#### PROVIDED RECORDS

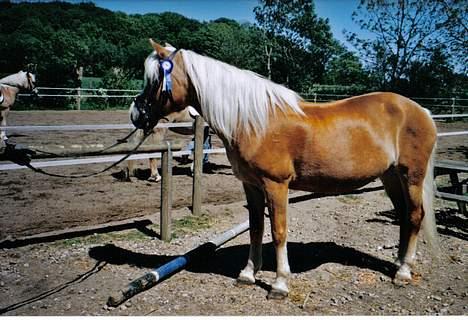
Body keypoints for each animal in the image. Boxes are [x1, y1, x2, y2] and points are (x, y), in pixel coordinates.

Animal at [129, 40, 438, 300]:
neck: (254, 121)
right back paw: (398, 262)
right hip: (391, 177)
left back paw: (403, 271)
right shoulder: (251, 185)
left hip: (411, 175)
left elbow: (278, 231)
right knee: (404, 216)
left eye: (155, 80)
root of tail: (421, 110)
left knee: (414, 215)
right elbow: (256, 228)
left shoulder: (276, 184)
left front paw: (279, 284)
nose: (136, 114)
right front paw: (247, 274)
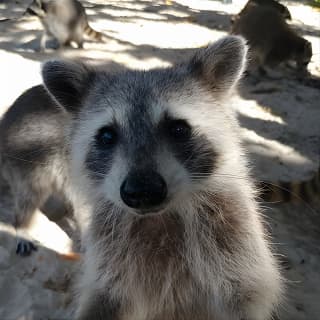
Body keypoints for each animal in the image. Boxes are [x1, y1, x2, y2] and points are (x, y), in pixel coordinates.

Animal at [39, 35, 282, 320]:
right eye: (107, 136)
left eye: (178, 129)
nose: (142, 191)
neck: (161, 217)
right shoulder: (109, 254)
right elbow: (105, 297)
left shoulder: (234, 238)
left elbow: (244, 292)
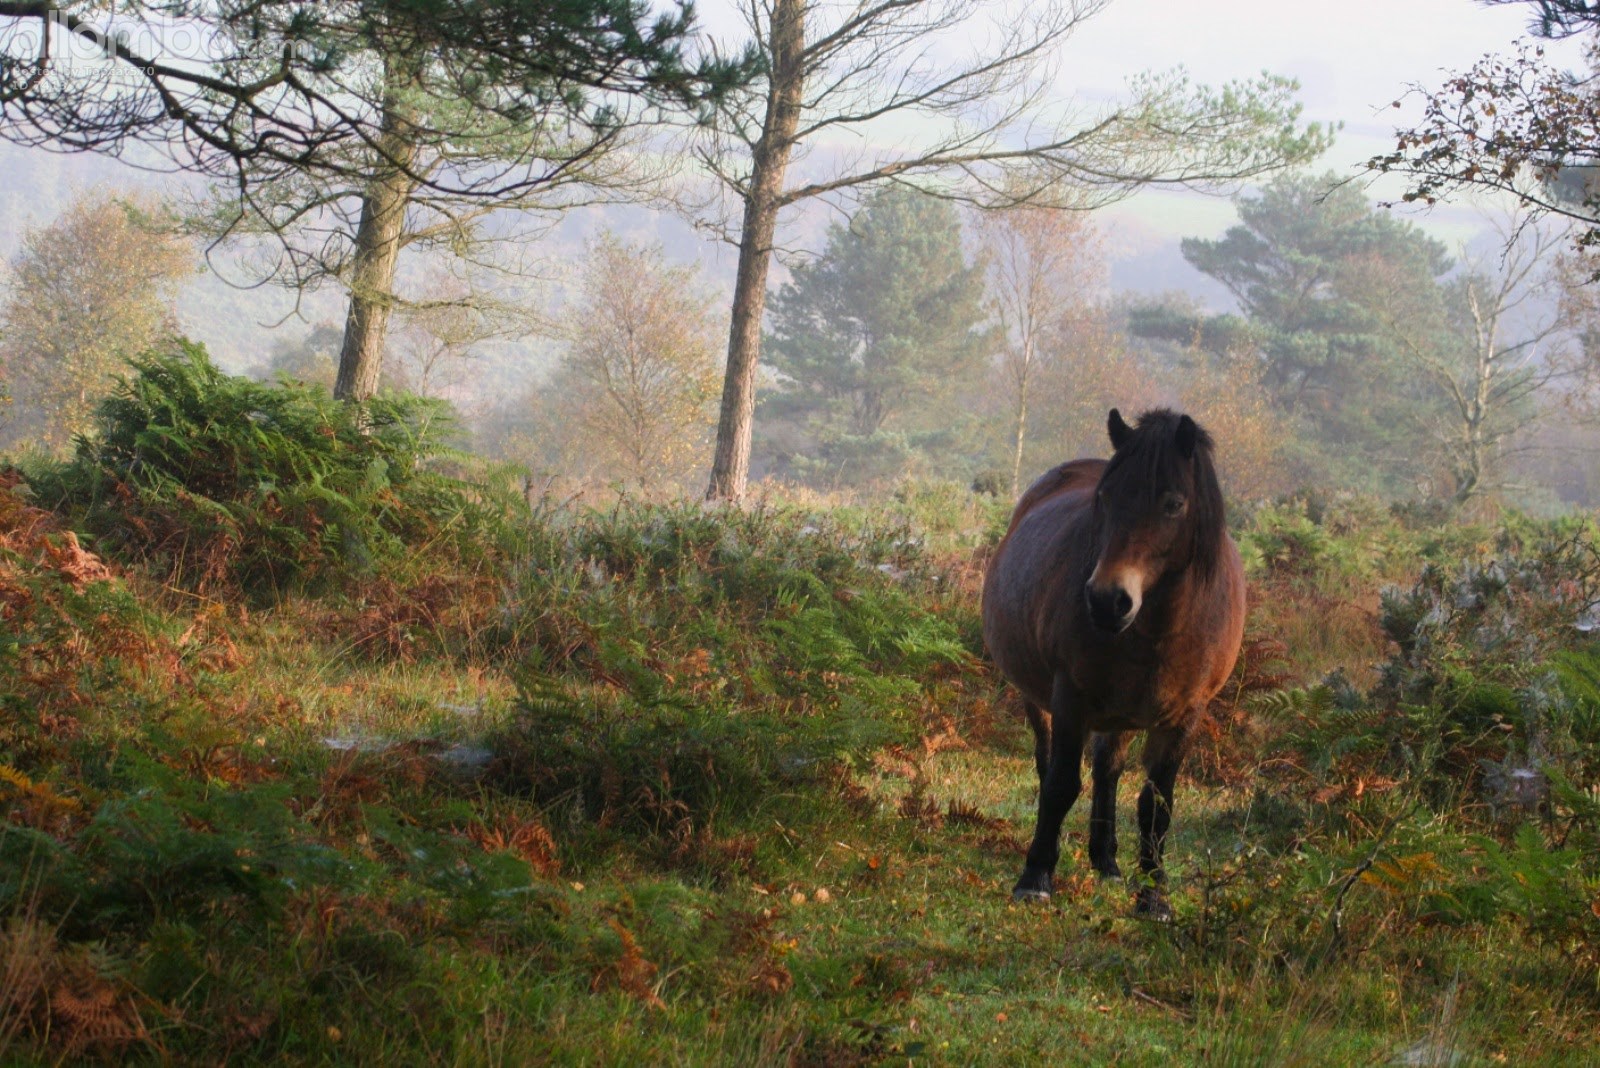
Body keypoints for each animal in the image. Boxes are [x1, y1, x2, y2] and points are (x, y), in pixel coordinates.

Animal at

########

▶ _TASK ITEM_:
The lines you need are those containing "elbow"; find them in the records and copy them.

▶ _WRITTEN RESPONSE_:
left elbow: (278, 231)
right elbow: (256, 228)
right elbow: (105, 297)
left elbow: (244, 292)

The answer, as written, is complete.